Corações
ao alto: Abril regressou!
JOÃO MIGUEL TAVARES
26/04/2016 - PÚBLICO
O
Respeitinho Não É Bonito
A jornalista da SIC
Anabela Neves, que já assistiu a muitos 25 de Abril no Parlamento,
detectou no final das cerimónias de ontem diferenças significativas
na performance do hino nacional pela banda da GNR: “Palmas mais
fortes do que é habitual ao hino, que desta vez se ouviu bem mais na
sala de sessões do Parlamento. Muita gente, muitos deputados,
finalmente a cantarem.” Oh, que lindo. Nada como a esquerda voltar
ao poder, para mais toda juntinha – Abril pode novamente voltar a
ser Abril e o hino pode novamente soar como um hino.
Durante a manhã de
ontem, os acordes d’A Portuguesa escutaram-se espectacularmente.

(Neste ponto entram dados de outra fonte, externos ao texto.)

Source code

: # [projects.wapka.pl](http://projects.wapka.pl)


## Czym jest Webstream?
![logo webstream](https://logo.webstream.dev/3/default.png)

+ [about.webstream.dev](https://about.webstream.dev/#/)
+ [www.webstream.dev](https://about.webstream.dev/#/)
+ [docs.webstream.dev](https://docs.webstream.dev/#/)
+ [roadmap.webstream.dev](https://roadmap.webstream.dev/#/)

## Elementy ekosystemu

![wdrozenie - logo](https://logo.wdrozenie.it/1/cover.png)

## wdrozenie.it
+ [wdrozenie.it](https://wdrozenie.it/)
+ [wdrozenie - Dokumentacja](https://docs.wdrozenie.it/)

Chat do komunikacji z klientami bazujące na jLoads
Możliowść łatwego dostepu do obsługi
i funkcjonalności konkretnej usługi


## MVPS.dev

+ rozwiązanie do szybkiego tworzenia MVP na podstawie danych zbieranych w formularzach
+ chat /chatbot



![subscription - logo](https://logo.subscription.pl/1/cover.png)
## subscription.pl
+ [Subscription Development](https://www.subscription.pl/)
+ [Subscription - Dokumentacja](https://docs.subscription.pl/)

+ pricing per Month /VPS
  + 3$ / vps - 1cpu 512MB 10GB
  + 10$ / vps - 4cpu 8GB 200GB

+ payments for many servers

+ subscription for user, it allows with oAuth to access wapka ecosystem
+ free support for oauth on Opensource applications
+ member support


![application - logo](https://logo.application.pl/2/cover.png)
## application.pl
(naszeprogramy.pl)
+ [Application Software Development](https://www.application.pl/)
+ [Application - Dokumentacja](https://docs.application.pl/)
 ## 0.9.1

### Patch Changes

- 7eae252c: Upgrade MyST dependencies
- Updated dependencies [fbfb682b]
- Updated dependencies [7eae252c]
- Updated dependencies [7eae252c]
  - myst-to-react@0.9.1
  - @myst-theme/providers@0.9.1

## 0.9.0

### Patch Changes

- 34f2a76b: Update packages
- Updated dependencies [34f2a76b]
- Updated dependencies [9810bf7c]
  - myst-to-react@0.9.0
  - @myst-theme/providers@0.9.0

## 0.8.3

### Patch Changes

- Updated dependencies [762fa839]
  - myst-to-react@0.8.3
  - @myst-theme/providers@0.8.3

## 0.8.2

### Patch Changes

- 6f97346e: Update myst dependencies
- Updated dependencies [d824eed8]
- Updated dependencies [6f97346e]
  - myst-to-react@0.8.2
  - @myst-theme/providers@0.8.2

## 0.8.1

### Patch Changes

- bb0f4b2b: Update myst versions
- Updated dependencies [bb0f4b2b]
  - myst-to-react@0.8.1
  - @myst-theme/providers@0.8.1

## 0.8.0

A
secção de sopros da banda da GNR soprou com notável entusiasmo. A
percussão percutiu com outro músculo. Os deputados cantaram como se
tivessem um Manuel Alegre dentro deles. Os capitães de Abril
ruboresceram de novo as galerias com os seus cravos. A normalidade
institucional e constitucional mostrou-se, enfim, reposta. Como
afirmou o deputado do PEV, “Abril está de regresso”.
Foram longos anos de
ausência. Durante a governação de Pedro Passos Coelho houve Abril,
o mês, mas não Abril, o estado de espírito, que, como todos
sabemos, apenas desce sobre as almas quando a esquerda está no
poder. O Abril da direita não é verdadeiro Abril – é um Abril
diminuído e poluído, que se suporta por penoso dever democrático,
mas que nunca se chega propriamente a aceitar. Ferro Rodrigues
celebrou o regresso da Associação 25 de Abril ao Parlamento com um
tom tão entusiasmado (“que bom é ver-vos de volta a esta casa que
é também a vossa casa!”) que só faltou pedir desculpa a Vasco
Lourenço pelo comportamento dos anteriores inquilinos. Os tais
inquilinos que, como recordou Lourenço à saída, tinham “uma
postura anti-25 de Abril”.
Perguntarão os
leitores: uma “postura anti-25 de Abril” porquê? Acaso Passos
Coelho tomou o poder de assalto? Acabou com as liberdades
individuais? Silenciou a comunicação social? Agiu contra a
oposição? De que forma pode ter ele sido “anti-25 de Abril”? A
resposta é simples: é que se para uns a democracia é tudo, para a
Associação 25 de Abril e para dois terços do actual Governo e
partidos adjacentes a democracia é pouco. Democracia sem um projecto
de esquerda não é democracia, porque boa parte da esquerda
portuguesa ainda vive mentalmente no tempo do pacto MFA-Partidos –
um povo pouco esclarecido pode fazer gripar o motor do processo
revolucionário.
Dir-me-ão que os
tempos são outros. Sim, com certeza que são, mas o regime continua
a transportar consigo a flor-de-lis da esquerda, que se torna muito
visível nos dias mais carregados de simbolismo, como é o caso do
primeiro 25 de Abril do primeiro-ministro António Costa. Após a
revolução, o CDS teve de fingir que era de centro e Sá Carneiro
que era de esquerda, e quatro décadas depois só não tem “uma
postura anti-25 de Abril” quem continuar a fingir.
É certo que nem
toda a gente é Vasco Lourenço, mas o seu espírito paira sobre as
cabeças do PS, do Bloco, do PCP e de metade do PSD – a esquerda
nunca se limita a apresentar uma alternativa política à direita;
ela está sempre em processo de salvação de todo o sistema social e
democrático. Ainda que isto se passe sobretudo num plano simbólico,
o simbolismo conta – porque é ele que continua a infectar a
direita com a falta de legitimidade política para defender as suas
ideias, 42 anos após Abril. Pessoalmente, não tenho pachorra, por
mais bestial que seja a actuação da GNR.